Dallas Roofing: Article About Two Roofs Aren't Better Than One
Most Dallas roofing contractors will never recommend a second shingle layer. The ideal way to install a new roof is to tear off the old material, prepare the sheathing, install the underlayment, install the flashing and finally install the shingles. When new shingles are installed over old, it forfeits the chance to inspect and prepare the sheathing, underlayment and flashing. That being said, laying a second layer of asphalt or fiberglass shingles is an option, and it is even allowed by many building codes.
A homeowner may opt for a second shingle layer in order to lower expenses and reduce installation time. A tear off does cost money and take time, but it is worth it. Consider that a roof plays an important role in curbside appeal, and a single layer roof simply looks better. A two layer roof will often appear unnaturally thick, and there will be an unsightly seam between the layers that will likely be visible from the road and certainly up close.
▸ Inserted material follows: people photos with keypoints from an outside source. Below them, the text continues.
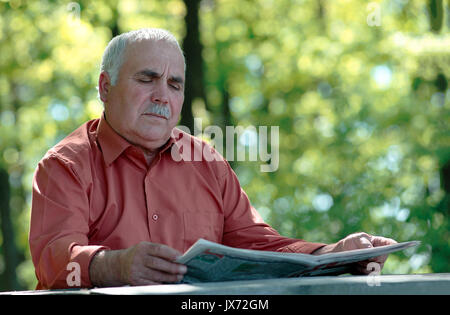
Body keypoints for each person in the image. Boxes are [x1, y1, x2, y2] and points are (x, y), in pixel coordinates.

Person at [29, 28, 396, 289]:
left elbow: (259, 245)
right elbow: (54, 261)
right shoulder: (67, 164)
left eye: (175, 84)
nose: (163, 96)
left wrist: (333, 253)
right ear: (105, 87)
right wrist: (114, 265)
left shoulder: (205, 160)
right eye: (147, 79)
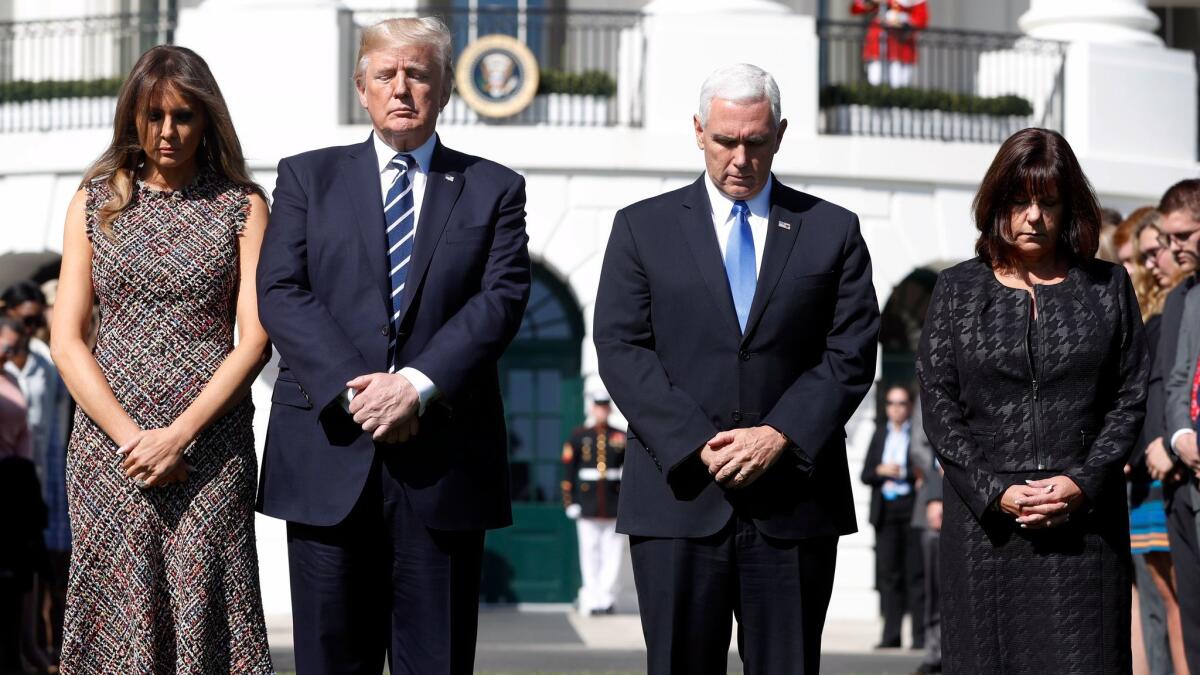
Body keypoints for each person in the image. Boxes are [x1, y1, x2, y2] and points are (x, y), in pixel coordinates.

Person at [255, 17, 531, 675]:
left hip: (443, 463)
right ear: (362, 87)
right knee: (329, 661)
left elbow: (500, 300)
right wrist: (363, 388)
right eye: (387, 74)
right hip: (330, 457)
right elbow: (282, 291)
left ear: (443, 88)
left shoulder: (495, 188)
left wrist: (414, 386)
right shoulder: (306, 178)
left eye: (418, 73)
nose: (401, 88)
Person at [594, 63, 880, 674]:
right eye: (726, 140)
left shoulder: (832, 230)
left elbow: (851, 352)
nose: (741, 157)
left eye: (755, 141)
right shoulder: (642, 228)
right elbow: (622, 348)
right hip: (678, 498)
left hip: (794, 504)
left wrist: (778, 436)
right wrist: (700, 444)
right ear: (699, 132)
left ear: (779, 133)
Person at [50, 45, 273, 672]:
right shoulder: (95, 203)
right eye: (153, 117)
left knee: (208, 605)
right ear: (132, 121)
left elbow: (255, 338)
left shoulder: (243, 205)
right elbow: (67, 340)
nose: (167, 132)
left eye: (183, 116)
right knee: (118, 613)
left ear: (207, 121)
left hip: (210, 445)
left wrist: (179, 436)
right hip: (109, 449)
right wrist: (133, 440)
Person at [918, 127, 1148, 674]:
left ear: (1069, 207)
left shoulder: (1108, 287)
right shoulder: (957, 290)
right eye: (1019, 201)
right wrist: (996, 493)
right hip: (985, 530)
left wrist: (1082, 482)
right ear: (997, 203)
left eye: (1048, 202)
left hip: (1086, 530)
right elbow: (939, 404)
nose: (1033, 217)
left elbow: (1130, 397)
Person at [1124, 207, 1188, 675]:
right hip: (1147, 468)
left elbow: (1169, 387)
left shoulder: (1177, 309)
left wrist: (1163, 445)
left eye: (1154, 251)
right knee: (1158, 600)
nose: (1150, 263)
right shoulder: (1157, 314)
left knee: (1176, 601)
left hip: (1168, 465)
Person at [1150, 179, 1200, 674]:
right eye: (1168, 237)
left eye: (1184, 235)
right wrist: (1179, 437)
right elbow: (1173, 379)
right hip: (1182, 479)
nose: (1173, 247)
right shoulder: (1182, 298)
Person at [861, 384, 925, 650]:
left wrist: (903, 472)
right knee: (889, 576)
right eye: (890, 403)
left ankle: (920, 637)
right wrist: (881, 469)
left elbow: (923, 468)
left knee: (915, 574)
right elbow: (866, 474)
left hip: (910, 508)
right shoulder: (879, 434)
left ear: (909, 406)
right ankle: (891, 635)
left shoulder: (917, 434)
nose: (895, 408)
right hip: (886, 511)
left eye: (900, 403)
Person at [561, 392, 626, 616]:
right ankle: (592, 597)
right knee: (589, 552)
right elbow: (569, 471)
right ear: (592, 409)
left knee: (612, 553)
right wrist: (569, 501)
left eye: (604, 407)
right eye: (598, 407)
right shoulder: (579, 436)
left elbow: (628, 472)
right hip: (587, 503)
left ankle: (606, 598)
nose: (601, 411)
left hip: (612, 502)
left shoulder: (620, 436)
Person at [851, 0, 929, 88]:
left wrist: (904, 22)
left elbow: (921, 20)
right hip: (878, 44)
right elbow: (857, 8)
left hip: (901, 45)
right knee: (875, 78)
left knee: (899, 82)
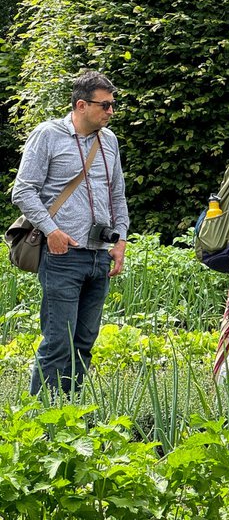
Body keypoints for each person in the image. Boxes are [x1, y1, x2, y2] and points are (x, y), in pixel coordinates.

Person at [12, 71, 130, 395]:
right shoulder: (47, 135)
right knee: (58, 344)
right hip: (62, 256)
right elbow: (22, 191)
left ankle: (69, 416)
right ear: (81, 104)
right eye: (105, 105)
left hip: (99, 258)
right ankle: (40, 421)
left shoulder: (110, 141)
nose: (111, 112)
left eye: (112, 105)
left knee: (83, 345)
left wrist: (120, 239)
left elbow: (117, 194)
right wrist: (52, 231)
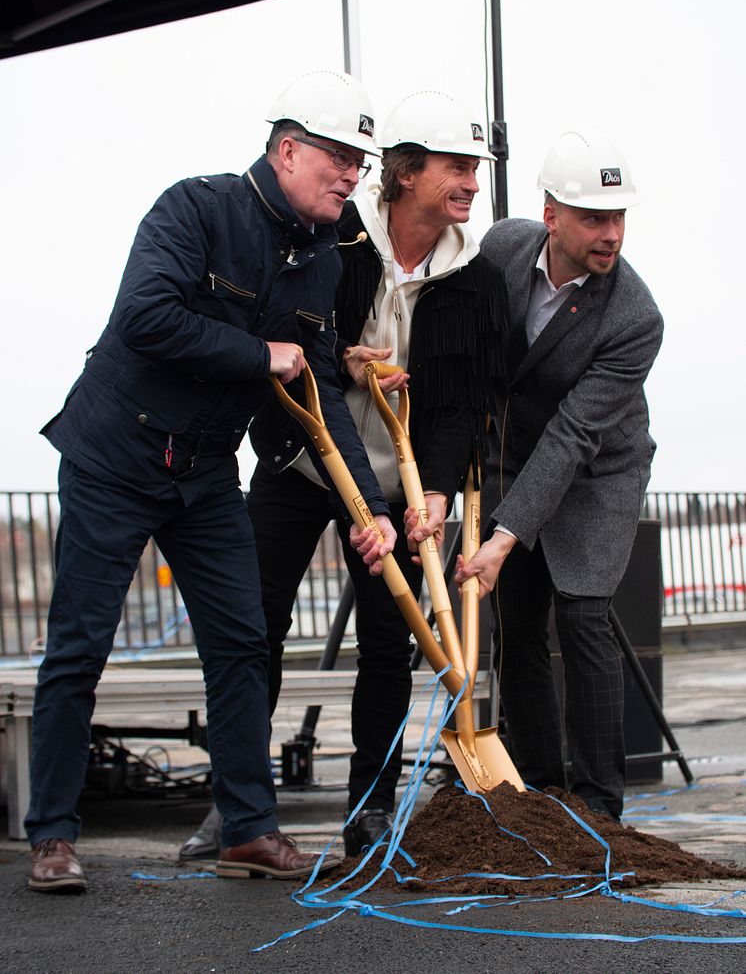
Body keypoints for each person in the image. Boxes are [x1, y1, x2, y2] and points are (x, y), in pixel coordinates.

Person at [25, 69, 395, 892]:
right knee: (78, 648)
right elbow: (145, 318)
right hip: (114, 455)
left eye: (359, 163)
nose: (351, 174)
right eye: (338, 155)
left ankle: (248, 829)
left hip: (204, 474)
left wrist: (368, 508)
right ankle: (51, 835)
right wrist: (260, 354)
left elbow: (321, 389)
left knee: (239, 644)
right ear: (287, 148)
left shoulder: (326, 264)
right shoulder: (194, 208)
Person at [179, 90, 508, 861]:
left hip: (398, 488)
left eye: (474, 169)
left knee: (387, 644)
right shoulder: (335, 239)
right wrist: (344, 361)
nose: (470, 183)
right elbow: (292, 339)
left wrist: (431, 492)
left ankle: (370, 807)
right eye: (456, 167)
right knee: (251, 625)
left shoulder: (476, 279)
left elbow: (466, 401)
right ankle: (237, 806)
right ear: (404, 172)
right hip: (301, 461)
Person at [454, 129, 664, 821]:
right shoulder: (504, 247)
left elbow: (575, 434)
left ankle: (600, 806)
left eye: (620, 217)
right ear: (551, 217)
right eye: (595, 218)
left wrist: (504, 534)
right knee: (516, 616)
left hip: (599, 465)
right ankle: (540, 792)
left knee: (580, 613)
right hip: (520, 450)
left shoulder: (635, 316)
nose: (612, 233)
Some homeowners may believe that two times the shingle thickness equals two times the protection.
The roofing experts at Total roofing of Dallas TX can assist you with any questions regarding residential roofing or roof maintenance.
However, two layers of three tab doesn't have the same durability as a laminated shingle, and there's no evidence that a second shingle layer actually provides better protection against rain, wind or hail. There's also a weight consideration. A second layer adds to the weight load of a roof, and if roof weight exceeds the dead load limit, it can lead to damage.
The biggest concern a homeowner should have with forgoing the tear off is the inability to inspect the roof and to replace support materials like underlayment and flashing. Flashing doesn't last forever, and when it fails, it will undermine the roof regardless of how many layers it has. Therefore, any savings that homeowners gets from skipping the tear off can actually be lost in added maintenance and reduced roof lifespan.
There are a number of other factors to think about before installing a second roof layer. If selling the home in the future is a possibility, then a roof installed this way won't be a selling point. Building codes don't generally govern what a homeowner can or can't do to his or her home, but if local code doesn't allow it, then a home inspector can fail the home based on that, and even if the local code does allow it, the inspector may simply recommend that the prospective buyer avoid the home or demand a new roof.